Locations sound works hand in hand with location camera’s providing additional sound capabilities to the single camera, for example an interview situation that required two personal mic’s could be mixed together before being fed to the camera as stereo or mono line level mix. Location mixers often have 2-4 inputs and can either mix in stereo or dual mono. Location mixers normally have better Microphone pre-amps than Camera’s, which in turn provides better sound quality, as the mixer is outputting at line level (0db) and the camera won’t apply any more amplification to the signal.

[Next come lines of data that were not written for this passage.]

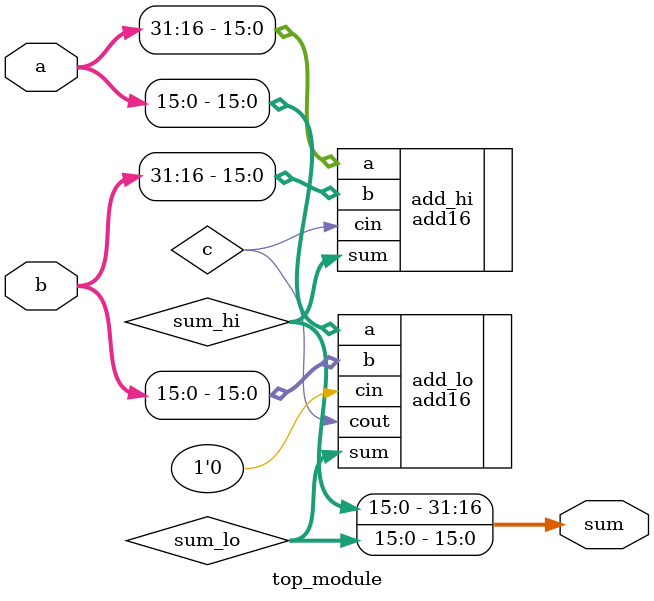
<source format=v>
module top_module(
    input [31:0] a,
    input [31:0] b,
    output [31:0] sum
);

    wire [15:0] sum_lo,sum_hi;
    wire c;

    add16 add_lo(
        .a(a[15:0]),
        .b(b[15:0]),
        .cin(1'b0),
        .sum(sum_lo),
        .cout(c),
    );

    add16 add_hi(
        .a(a[31:16]),
        .b(b[31:16]),
        .cin(c),
        .sum(sum_hi),
    );

    assign sum={sum_hi,sum_lo};

endmodule

</source>
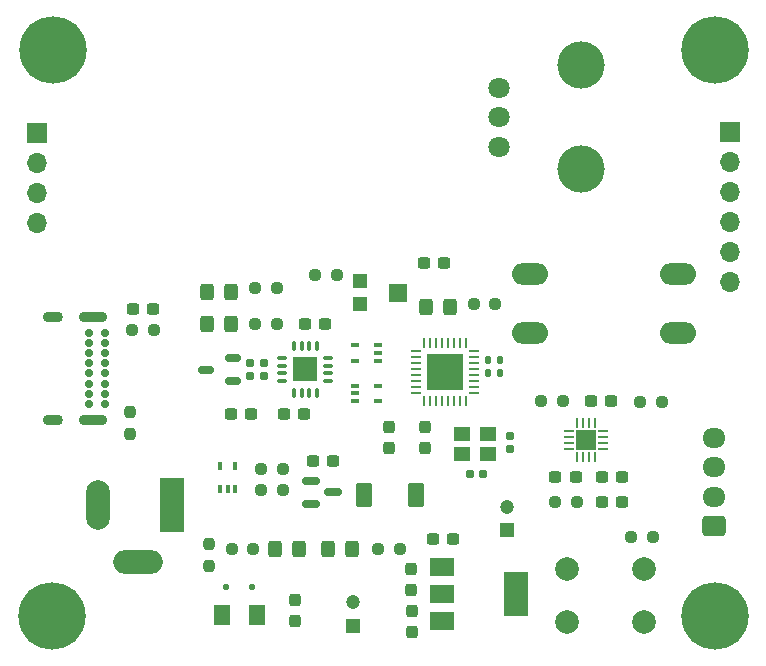
<source format=gts>
G04 #@! TF.GenerationSoftware,KiCad,Pcbnew,7.0.8*
G04 #@! TF.CreationDate,2023-12-30T22:15:46-05:00*
G04 #@! TF.ProjectId,Pump_Control_Board,50756d70-5f43-46f6-9e74-726f6c5f426f,rev?*
G04 #@! TF.SameCoordinates,Original*
G04 #@! TF.FileFunction,Soldermask,Top*
G04 #@! TF.FilePolarity,Negative*
%FSLAX46Y46*%
G04 Gerber Fmt 4.6, Leading zero omitted, Abs format (unit mm)*
G04 Created by KiCad (PCBNEW 7.0.8) date 2023-12-30 22:15:46*
%MOMM*%
%LPD*%
G01*
G04 APERTURE LIST*
G04 Aperture macros list*
%AMRoundRect*
0 Rectangle with rounded corners*
0 $1 Rounding radius*
0 $2 $3 $4 $5 $6 $7 $8 $9 X,Y pos of 4 corners*
0 Add a 4 corners polygon primitive as box body*
4,1,4,$2,$3,$4,$5,$6,$7,$8,$9,$2,$3,0*
0 Add four circle primitives for the rounded corners*
1,1,$1+$1,$2,$3*
1,1,$1+$1,$4,$5*
1,1,$1+$1,$6,$7*
1,1,$1+$1,$8,$9*
0 Add four rect primitives between the rounded corners*
20,1,$1+$1,$2,$3,$4,$5,0*
20,1,$1+$1,$4,$5,$6,$7,0*
20,1,$1+$1,$6,$7,$8,$9,0*
20,1,$1+$1,$8,$9,$2,$3,0*%
G04 Aperture macros list end*
%ADD10RoundRect,0.135000X-0.135000X-0.185000X0.135000X-0.185000X0.135000X0.185000X-0.135000X0.185000X0*%
%ADD11RoundRect,0.237500X-0.250000X-0.237500X0.250000X-0.237500X0.250000X0.237500X-0.250000X0.237500X0*%
%ADD12RoundRect,0.237500X-0.300000X-0.237500X0.300000X-0.237500X0.300000X0.237500X-0.300000X0.237500X0*%
%ADD13R,1.200000X1.200000*%
%ADD14C,1.200000*%
%ADD15C,2.000000*%
%ADD16RoundRect,0.250000X0.450000X0.800000X-0.450000X0.800000X-0.450000X-0.800000X0.450000X-0.800000X0*%
%ADD17RoundRect,0.237500X0.237500X-0.250000X0.237500X0.250000X-0.237500X0.250000X-0.237500X-0.250000X0*%
%ADD18RoundRect,0.075000X-0.075000X0.350000X-0.075000X-0.350000X0.075000X-0.350000X0.075000X0.350000X0*%
%ADD19RoundRect,0.075000X-0.350000X0.075000X-0.350000X-0.075000X0.350000X-0.075000X0.350000X0.075000X0*%
%ADD20R,2.100000X2.100000*%
%ADD21RoundRect,0.237500X-0.237500X0.300000X-0.237500X-0.300000X0.237500X-0.300000X0.237500X0.300000X0*%
%ADD22RoundRect,0.237500X0.300000X0.237500X-0.300000X0.237500X-0.300000X-0.237500X0.300000X-0.237500X0*%
%ADD23R,0.400000X0.650000*%
%ADD24RoundRect,0.250000X-0.325000X-0.450000X0.325000X-0.450000X0.325000X0.450000X-0.325000X0.450000X0*%
%ADD25RoundRect,0.237500X0.250000X0.237500X-0.250000X0.237500X-0.250000X-0.237500X0.250000X-0.237500X0*%
%ADD26R,0.650000X0.400000*%
%ADD27RoundRect,0.237500X0.237500X-0.300000X0.237500X0.300000X-0.237500X0.300000X-0.237500X-0.300000X0*%
%ADD28O,3.048000X1.850000*%
%ADD29R,2.000000X4.600000*%
%ADD30O,2.000000X4.200000*%
%ADD31O,4.200000X2.000000*%
%ADD32R,1.400000X1.200000*%
%ADD33RoundRect,0.250000X0.725000X-0.600000X0.725000X0.600000X-0.725000X0.600000X-0.725000X-0.600000X0*%
%ADD34O,1.950000X1.700000*%
%ADD35R,1.700000X1.700000*%
%ADD36O,1.700000X1.700000*%
%ADD37RoundRect,0.150000X-0.587500X-0.150000X0.587500X-0.150000X0.587500X0.150000X-0.587500X0.150000X0*%
%ADD38RoundRect,0.155000X-0.212500X-0.155000X0.212500X-0.155000X0.212500X0.155000X-0.212500X0.155000X0*%
%ADD39RoundRect,0.125000X0.125000X0.125000X-0.125000X0.125000X-0.125000X-0.125000X0.125000X-0.125000X0*%
%ADD40RoundRect,0.155000X0.155000X-0.212500X0.155000X0.212500X-0.155000X0.212500X-0.155000X-0.212500X0*%
%ADD41RoundRect,0.160000X-0.197500X-0.160000X0.197500X-0.160000X0.197500X0.160000X-0.197500X0.160000X0*%
%ADD42RoundRect,0.250001X0.462499X0.624999X-0.462499X0.624999X-0.462499X-0.624999X0.462499X-0.624999X0*%
%ADD43R,2.000000X1.500000*%
%ADD44R,2.000000X3.800000*%
%ADD45RoundRect,0.150000X0.512500X0.150000X-0.512500X0.150000X-0.512500X-0.150000X0.512500X-0.150000X0*%
%ADD46R,1.500000X1.600000*%
%ADD47C,3.600000*%
%ADD48C,5.700000*%
%ADD49RoundRect,0.062500X0.355000X0.062500X-0.355000X0.062500X-0.355000X-0.062500X0.355000X-0.062500X0*%
%ADD50RoundRect,0.062500X0.062500X0.355000X-0.062500X0.355000X-0.062500X-0.355000X0.062500X-0.355000X0*%
%ADD51R,1.680000X1.680000*%
%ADD52C,0.700000*%
%ADD53O,2.400000X0.900000*%
%ADD54O,1.700000X0.900000*%
%ADD55RoundRect,0.062500X0.062500X-0.375000X0.062500X0.375000X-0.062500X0.375000X-0.062500X-0.375000X0*%
%ADD56RoundRect,0.062500X0.375000X-0.062500X0.375000X0.062500X-0.375000X0.062500X-0.375000X-0.062500X0*%
%ADD57R,3.100000X3.100000*%
%ADD58C,4.000000*%
%ADD59C,1.800000*%
%ADD60RoundRect,0.237500X-0.237500X0.250000X-0.237500X-0.250000X0.237500X-0.250000X0.237500X0.250000X0*%
%ADD61RoundRect,0.250000X0.325000X0.450000X-0.325000X0.450000X-0.325000X-0.450000X0.325000X-0.450000X0*%
G04 APERTURE END LIST*
D10*
X108790000Y-67400000D03*
X109810000Y-67400000D03*
X108790000Y-66300000D03*
X109810000Y-66300000D03*
D11*
X121687500Y-69800000D03*
X123512500Y-69800000D03*
X99500000Y-82300000D03*
X101325000Y-82300000D03*
D12*
X78750000Y-61950000D03*
X80475000Y-61950000D03*
D13*
X110400000Y-80700000D03*
D14*
X110400000Y-78700000D03*
D15*
X115520000Y-83947000D03*
X122020000Y-83947000D03*
X115520000Y-88447000D03*
X122020000Y-88447000D03*
D16*
X102700000Y-77750000D03*
X98300000Y-77750000D03*
D17*
X78486000Y-72540500D03*
X78486000Y-70715500D03*
D18*
X94320000Y-65137200D03*
X93670000Y-65137200D03*
X93020000Y-65137200D03*
X92370000Y-65137200D03*
D19*
X91395000Y-66112200D03*
X91395000Y-66762200D03*
X91395000Y-67412200D03*
X91395000Y-68062200D03*
D18*
X92370000Y-69037200D03*
X93020000Y-69037200D03*
X93670000Y-69037200D03*
X94320000Y-69037200D03*
D19*
X95295000Y-68062200D03*
X95295000Y-67412200D03*
X95295000Y-66762200D03*
X95295000Y-66112200D03*
D20*
X93345000Y-67087200D03*
D11*
X78693000Y-63754000D03*
X80518000Y-63754000D03*
D21*
X103500000Y-71987500D03*
X103500000Y-73712500D03*
D22*
X93218000Y-70866000D03*
X91493000Y-70866000D03*
D23*
X86100000Y-77200000D03*
X86750000Y-77200000D03*
X87400000Y-77200000D03*
X87400000Y-75300000D03*
X86100000Y-75300000D03*
D24*
X84975000Y-60500000D03*
X87025000Y-60500000D03*
D12*
X87037500Y-70850000D03*
X88762500Y-70850000D03*
D11*
X89107000Y-63246000D03*
X90932000Y-63246000D03*
D22*
X94996000Y-63250000D03*
X93271000Y-63250000D03*
D25*
X91412500Y-77250000D03*
X89587500Y-77250000D03*
D22*
X116231500Y-76200000D03*
X114506500Y-76200000D03*
D11*
X94162500Y-59100000D03*
X95987500Y-59100000D03*
D26*
X99450000Y-66350000D03*
X99450000Y-65700000D03*
X99450000Y-65050000D03*
X97550000Y-65050000D03*
X97550000Y-66350000D03*
D27*
X102312000Y-85725000D03*
X102312000Y-84000000D03*
D24*
X95239500Y-82296000D03*
X97289500Y-82296000D03*
D28*
X112378000Y-58968000D03*
X124878000Y-58968000D03*
X112378000Y-63968000D03*
X124878000Y-63968000D03*
D12*
X104137500Y-81450000D03*
X105862500Y-81450000D03*
D29*
X82042000Y-78600000D03*
D30*
X75742000Y-78600000D03*
D31*
X79142000Y-83400000D03*
D25*
X122762500Y-81300000D03*
X120937500Y-81300000D03*
D32*
X108838000Y-72537600D03*
X106638000Y-72537600D03*
X106638000Y-74237600D03*
X108838000Y-74237600D03*
D27*
X102337000Y-89281000D03*
X102337000Y-87556000D03*
X92500000Y-88362500D03*
X92500000Y-86637500D03*
D33*
X127925000Y-80350000D03*
D34*
X127925000Y-77850000D03*
X127925000Y-75350000D03*
X127925000Y-72850000D03*
D35*
X70600000Y-47060000D03*
D36*
X70600000Y-49600000D03*
X70600000Y-52140000D03*
X70600000Y-54680000D03*
D37*
X93812500Y-76550000D03*
X93812500Y-78450000D03*
X95687500Y-77500000D03*
D38*
X107265000Y-75900000D03*
X108400000Y-75900000D03*
D35*
X129300000Y-47000000D03*
D36*
X129300000Y-49540000D03*
X129300000Y-52080000D03*
X129300000Y-54620000D03*
X129300000Y-57160000D03*
X129300000Y-59700000D03*
D39*
X88800000Y-85500000D03*
X86600000Y-85500000D03*
D25*
X91412500Y-75500000D03*
X89587500Y-75500000D03*
D40*
X110700000Y-73817500D03*
X110700000Y-72682500D03*
D41*
X88676000Y-67640200D03*
X89871000Y-67640200D03*
D21*
X100452000Y-71987500D03*
X100452000Y-73712500D03*
D22*
X95700000Y-74850000D03*
X93975000Y-74850000D03*
D42*
X89287500Y-87900000D03*
X86312500Y-87900000D03*
D11*
X89107000Y-60198000D03*
X90932000Y-60198000D03*
D43*
X104902000Y-83806000D03*
X104902000Y-86106000D03*
X104902000Y-88406000D03*
D44*
X111202000Y-86106000D03*
D13*
X97400000Y-88772600D03*
D14*
X97400000Y-86772600D03*
D11*
X114487500Y-78300000D03*
X116312500Y-78300000D03*
D45*
X87186000Y-68040200D03*
X87186000Y-66140200D03*
X84911000Y-67090200D03*
D13*
X97945500Y-59579000D03*
D46*
X101195500Y-60579000D03*
D13*
X97945500Y-61579000D03*
D22*
X105112500Y-58100000D03*
X103387500Y-58100000D03*
D26*
X97550000Y-68450000D03*
X97550000Y-69100000D03*
X97550000Y-69750000D03*
X99450000Y-69750000D03*
X99450000Y-68450000D03*
D25*
X88912500Y-82300000D03*
X87087500Y-82300000D03*
D47*
X128000000Y-40000000D03*
D48*
X128000000Y-40000000D03*
D25*
X109412500Y-61550000D03*
X107587500Y-61550000D03*
D22*
X119212500Y-69750000D03*
X117487500Y-69750000D03*
D47*
X72000000Y-40000000D03*
D48*
X72000000Y-40000000D03*
D47*
X71882000Y-88000000D03*
D48*
X71882000Y-88000000D03*
D49*
X118540200Y-73825300D03*
X118540200Y-73325300D03*
X118540200Y-72825300D03*
X118540200Y-72325300D03*
D50*
X117832700Y-71617800D03*
X117332700Y-71617800D03*
X116832700Y-71617800D03*
X116332700Y-71617800D03*
D49*
X115625200Y-72325300D03*
X115625200Y-72825300D03*
X115625200Y-73325300D03*
X115625200Y-73825300D03*
D50*
X116332700Y-74532800D03*
X116832700Y-74532800D03*
X117332700Y-74532800D03*
X117832700Y-74532800D03*
D51*
X117082700Y-73075300D03*
D52*
X76349000Y-64026200D03*
X76349000Y-64876200D03*
X76349000Y-65726200D03*
X76349000Y-66576200D03*
X76349000Y-67426200D03*
X76349000Y-68276200D03*
X76349000Y-69126200D03*
X76349000Y-69976200D03*
X74999000Y-69976200D03*
X74999000Y-69126200D03*
X74999000Y-68276200D03*
X74999000Y-67426200D03*
X74999000Y-66576200D03*
X74999000Y-65726200D03*
X74999000Y-64876200D03*
X74999000Y-64026200D03*
D53*
X75369000Y-62676200D03*
D54*
X71989000Y-62676200D03*
D53*
X75369000Y-71326200D03*
D54*
X71989000Y-71326200D03*
D24*
X103525000Y-61800000D03*
X105575000Y-61800000D03*
D11*
X113325000Y-69750000D03*
X115150000Y-69750000D03*
D12*
X118417000Y-78300000D03*
X120142000Y-78300000D03*
D55*
X103406000Y-69747500D03*
X103906000Y-69747500D03*
X104406000Y-69747500D03*
X104906000Y-69747500D03*
X105406000Y-69747500D03*
X105906000Y-69747500D03*
X106406000Y-69747500D03*
X106906000Y-69747500D03*
D56*
X107593500Y-69060000D03*
X107593500Y-68560000D03*
X107593500Y-68060000D03*
X107593500Y-67560000D03*
X107593500Y-67060000D03*
X107593500Y-66560000D03*
X107593500Y-66060000D03*
X107593500Y-65560000D03*
D55*
X106906000Y-64872500D03*
X106406000Y-64872500D03*
X105906000Y-64872500D03*
X105406000Y-64872500D03*
X104906000Y-64872500D03*
X104406000Y-64872500D03*
X103906000Y-64872500D03*
X103406000Y-64872500D03*
D56*
X102718500Y-65560000D03*
X102718500Y-66060000D03*
X102718500Y-66560000D03*
X102718500Y-67060000D03*
X102718500Y-67560000D03*
X102718500Y-68060000D03*
X102718500Y-68560000D03*
X102718500Y-69060000D03*
D57*
X105156000Y-67310000D03*
D47*
X128000000Y-88000000D03*
D48*
X128000000Y-88000000D03*
D58*
X116700000Y-41350000D03*
X116700000Y-50150000D03*
D59*
X109700000Y-48250000D03*
X109700000Y-45750000D03*
X109700000Y-43250000D03*
D24*
X84975000Y-63246000D03*
X87025000Y-63246000D03*
D60*
X85200000Y-81887500D03*
X85200000Y-83712500D03*
D61*
X92800000Y-82300000D03*
X90750000Y-82300000D03*
D41*
X88676000Y-66497200D03*
X89871000Y-66497200D03*
D12*
X118417000Y-76200000D03*
X120142000Y-76200000D03*
M02*

</source>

Some microphones require batteries or phantom power (+48v) to operate; these mic’s are a form of capacitor mic’s are much more sensitive than standard dynamic mic’s that don’t require power to operate. Most cameras and mixers can supply phantom power to these microphones.

When setting up for a shoot, you can use the tone that the mixer is supplying to the camera to help setup the record levels on the camera. Tone should be set just below the 0db mark as this allows some “head room” before the camera starts to clip the signal should you go above the tone volume.

LECTURE: TV Systems & Signals


Optical Fibre Links

Today we looked at optical fibre links and how they now power the internet age that is now upon us. The amazing power of fibre is slowly being understood with new theoretical limits being constantly found, the current tested theoretical limit could handle the worlds current internet and phone traffic, and more in a single fibre.

Fibre’s are the back bone the UK broadcast industry, as they link all the Studio Centers with the 1000+ Transmission sites in the UK. The Fibre links are mission critical for all Analogue and Freeview transmission, as they provide the 17 Main and 1000 “Fill” UHF Transmitters, with the signal to broadcast.